Hoag Rehabilitation Services are available for patients across the full continuum of care, from the acute hospitalization to the inpatient rehabilitation facility to the outpatient setting. The rehabilitation team of specialists is here to support patient needs at each step of their journey. Our goal is to help return our patients to their highest level of functioning and optimize outcomes by integrating skilled treatment techniques with patient and caregiver education. This program is offered at both Hoag Newport Beach and Hoag Irvine. The Fudge Family Acute Rehabilitation Center is now open as well.

The rehabilitation team includes physical therapists, occupational therapists and speech-language pathologists. The therapists have advanced certification or training in neurology, orthopedics, vestibular rehabilitation, geriatrics, lymphedema, pelvic floor, hand rehabilitation, voice and swallowing.

Rehabilitation Services at Hoag provides high-quality care by utilizing evidence-based practice and stateof-the-art equipment and technology. The highly skilled staff collaborates with the physician to develop an individualized plan of care.

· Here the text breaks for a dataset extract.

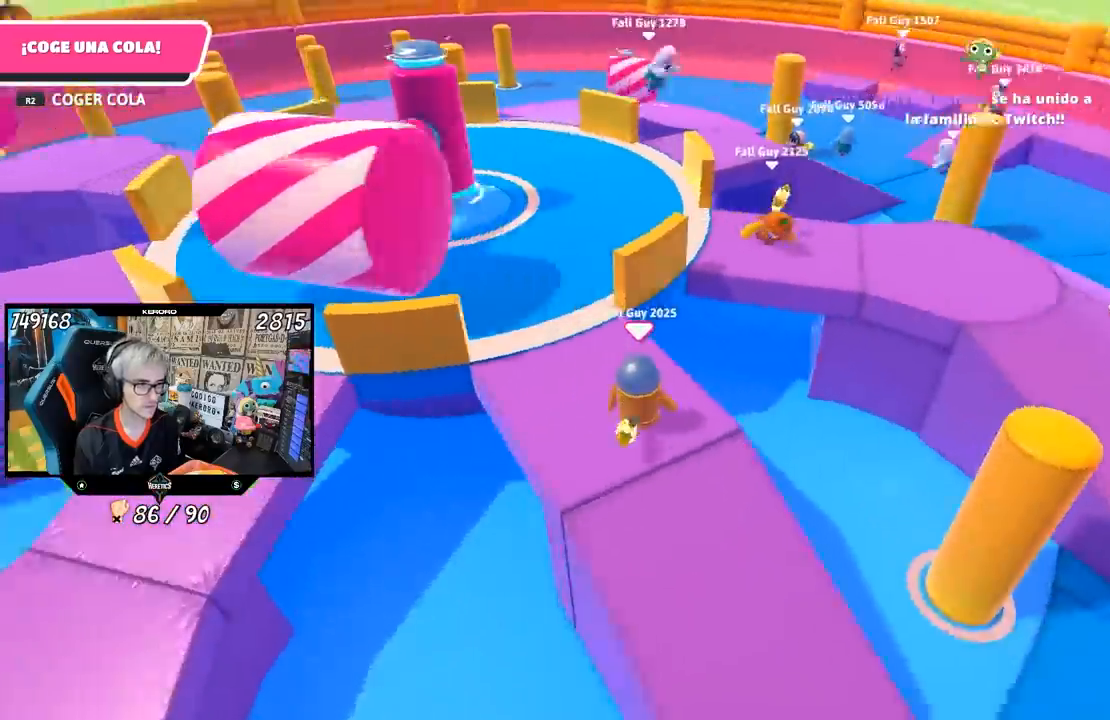
{"dt_ms": 500, "buttons": [], "left_stick": "up-right", "right_stick": "center", "events": [[83, "left_stick", "center"], [183, "left_stick", "down-left"], [300, "left_stick", "center"], [367, "left_stick", "up-right"]]}
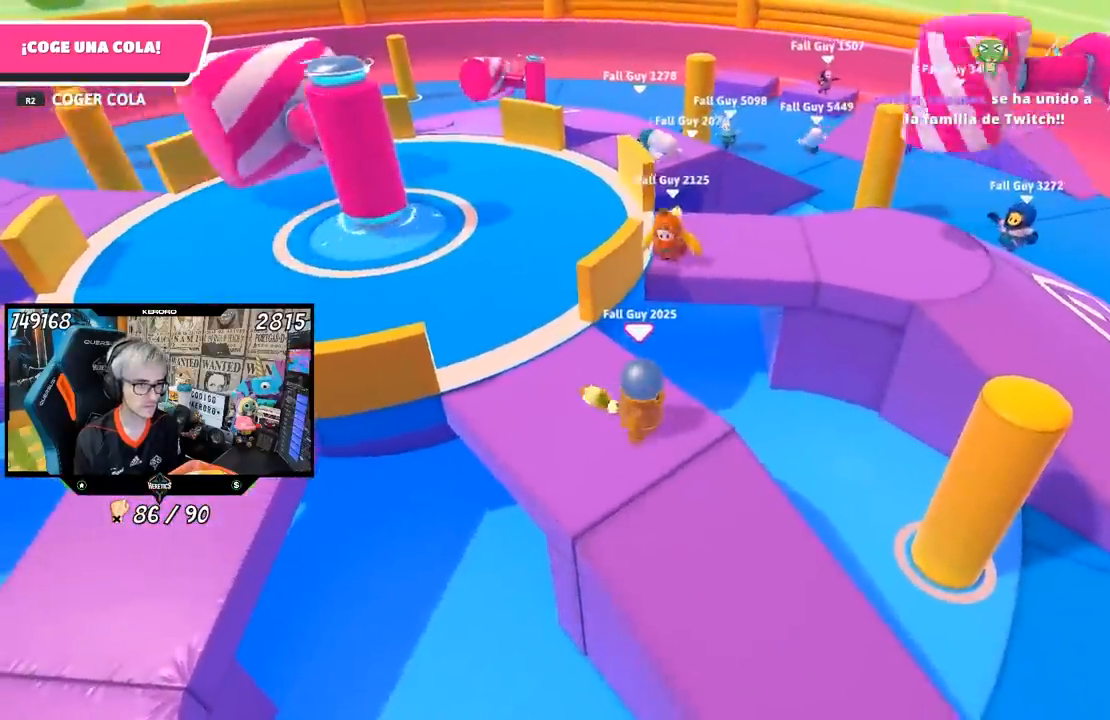
{"dt_ms": 500, "buttons": [], "left_stick": "up-left", "right_stick": "left", "events": [[33, "left_stick", "center"], [100, "left_stick", "down-left"], [100, "right_stick", "left"], [200, "left_stick", "left"], [350, "left_stick", "up-left"]]}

Comprehensive rehabilitation services play an important role in assisting patients with neurological disorders and achieving their highest level of function.

Physical Therapy

Hoag physical therapists are specifically trained to improve movement, restore function and/or relieve pain for the following disorders:

  • Neurological disorders such as stroke, traumatic brain injury and brain tumor
  • Parkinson’s disease and other movement disorders
  • Multiple sclerosis
  • Balance and vestibular disorders including vertigo and dizziness
  • Other degenerative neurological diseases
  • Neuropathy
  • Spinal disorders
  • General weakness
  • Orthopedic injuries
  • Headaches
  • Gait instability
  • Facial weakness
  • Lymphedema

Individual patient needs may include:

  • Comprehensive balance and vestibular testing and fall prevention treatment
  • Functional mobility and transfer training
  • Gait training
  • Exercises for strength and flexibility
  • Neuromuscular re-education
  • Cardiovascular conditioning
  • Joint and soft tissue mobilization
  • Modalities for swelling and muscle re-education
  • Patient, family and caregiver education
  • Wheelchair evaluation
  • Comprehensive Parkinson’s disease program including PWR! Principles
  • Neuromuscular electrical stimulation gait training with Walkaide®

Occupational Therapy

Hoag occupational therapists support individuals who are experiencing performance deficits in daily life skills as a result of injury or disease such as:

  • Stroke
  • Traumatic brain injury
  • Brain tumor
  • Parkinson’s disease and other movement disorders
  • Multiple sclerosis and other degenerative neurological diseases
  • Fracture, dislocation and subluxation of fingers, hand, wrist and elbow
  • Tendon and ligamentous injuries of the wrist and hand
  • Upper extremity peripheral neuropathy
  • Cumulative trauma disorder/repetitive strain injury
  • Cancer

Individual patient needs may include:

  • Upper extremity exercises to improve strength and dexterity
  • Provision of orthotics and splinting
  • Edema management
  • Computerized strengthening equipment
  • Training in self-care and activities of daily living
  • Instruction in use of adaptive equipment
  • Provision of suggestions for environmental modifications and fall prevention strategies
  • Cognitive training – attention, memory, concept formation, time management, problem solving and thinking skills
  • Perceptual training – ability to interpret sensory information received from the environment
  • Visual processing therapy – visual eye control, reading, reduced vision due to double or blurred vision and visual field deficits
  • Neurodevelopmental treatment
  • Vocational simulation
  • Patient, family and caregiver education
  • Driving assessment and training – the assessment consists of a clinical evaluation and a behind-thewheel evaluation
  • Comprehensive Parkinson’s disease program including PWR! Principles

The goal of Hoag Hospital’s Driving Rehabilitation Program is to promote independence and ensure safety while using a vehicle. This program can help maintain a client’s independence, teach compensation strategies for physical, cognitive and visual limitations and ensure safety on the road. The assessment consists of a clinical evaluation and a behind-thewheel evaluation. The clinical evaluation includes assessment of vision, reaction time, cognition, perception, memory, concentration, attention, judgment, processing, physical function and the need for adaptive equipment. The behind-the-wheel evaluation assesses the driver’s skills under normal driving conditions. Adaptive equipment may be added to the vehicle and used if needed. Recommendations will be made for any needed car modifications. The assessment is provided by an occupational therapist and driving instructor who are certified driver rehabilitation specialists.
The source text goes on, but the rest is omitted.